◆ TASK LIST:
• 1. For the review of The Black Tongue below, decide whether each statement agrees with it: (a) Granny Hatchet keeps a victim's heart buried in her garden until it rots and turns black. (b) Samuel Autio returns to his hometown to arrange his mother's funeral. (c) Maisa Riipinen's dissertation is about sea serpents. Answer yes or no for each, quoting the words of the review that decide it.
• 2. Proceed with the review of The Black Tongue below, picking up right after its final sentence.

◆ PAGE EXTRACT:
################

The Black Tongue - A Review


THE BLACK TONGUE by Marko Hautala

Every society has its own version of the boogieman – a story to tell naughty children in order to scare them into behaving.  Granny Hatchet is only an urban legend told to frighten the teenagers of Suvikyla, Finland.  Or is it?

Granny Hatchet, as her name would suggest, carries a hatchet with her wherever she goes.  She follows children who are out alone.  Her hatchet never fails to strike between the shoulder blades.  She removes their heart, buries it in her garden until it rots and turns black.  Then, and only then, she eats the heart and thereby consumes their soul.

Maisa Riipinen grew up in Suvikyla among the row houses and amidst the refugees who lived there and, she is familiar with the legend of Granny Hatchet, more familiar than she cares to remember.  As a student working on her dissertation about Urban Legends she dares to go back to discover if Granny Hatchet is still a story being told in the dark basement of the townhouse complex.  As Maisa is daring to walk down memory lane Samuel Autio has also come back to his hometown to arrange his father’s funeral.  Samuel and Maisa had known each other as children and share a secret that neither wants to reveal.  Will it come out now that they are both back home as adults?

The first part of this book drew me in.  I was sitting at the edge of my seat enthralled with the gruesomeness of the Granny Hatchet story as it was being told to the children of the town.  I gasped when one of the girls left the secret circle and it became clear she had a secret of own.  Each mysterious footfall she heard had me holding me breath.  And then … well … I’m not really sure.  Jump to Samuel coming home and finding a strange movie playing in his father’s abandoned apartment, the playing of which changed the telling of the story into flashbacks told by both Samuel and Maisa.  Flashbacks that left Granny Hatchet in the literary dust never, really, to be properly revisited again.

At that point the book began to seem a little disjointed.  The story began to jump all over the place, introducing us to an alcoholic, pedophilic hermit, a strange keeper of the marsh, Samuel’s American girlfriend and her crazy, actor father none of whom had anything to do with Granny Hatchet.  Then we are told about some strange sea serpent-like creature hidden in the basement of an old mansion located on an island no one is allowed to visit.

################

◆ STORED DATA:
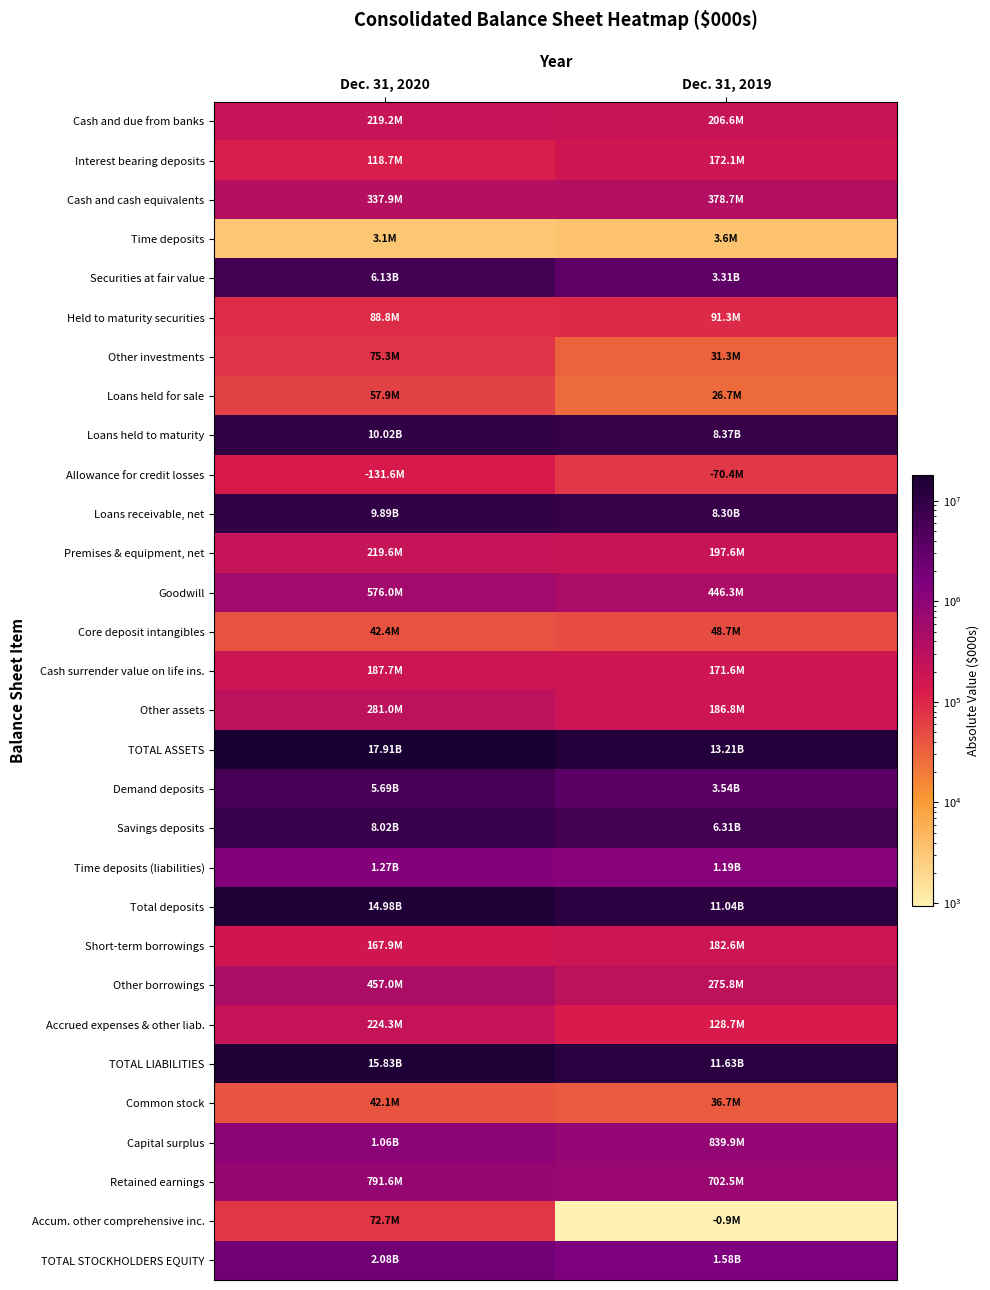

What is the spread (max minus min) of values at Dec. 31, 2020?

17905210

################

◆ RESULTS IN ORDER:
• 1.
(a) Yes: "buries it in her garden until it rots and turns black"
(b) No: "to arrange his father’s funeral"
(c) No: "working on her dissertation about Urban Legends"

• 2.
Wait a minute!  What happened?

Judging from the beginning of this book it could have been a really scary read that would have kept me up well into the night to finish it, but the narration lost its way and never really got back on track.  I finished it, and it was not all horrible – there were goose bumpy moments – but overall I thought it could have been better had the author stuck with his original premise and given me the creepy urban legend story promised in the book blurb.




The only saving grace ... and the reason for my 3 star rating ... is there is a twist at the end that did have me letting out an involuntary gasp because I did not see it coming.  It made it worthwhile to get to the last few pages.  And the writing, for lack of a better word, was atmospheric.  Mr. Hautala can certainly write prose that makes you feel the mist and hear the crunch of dry leaves.  At least there was that.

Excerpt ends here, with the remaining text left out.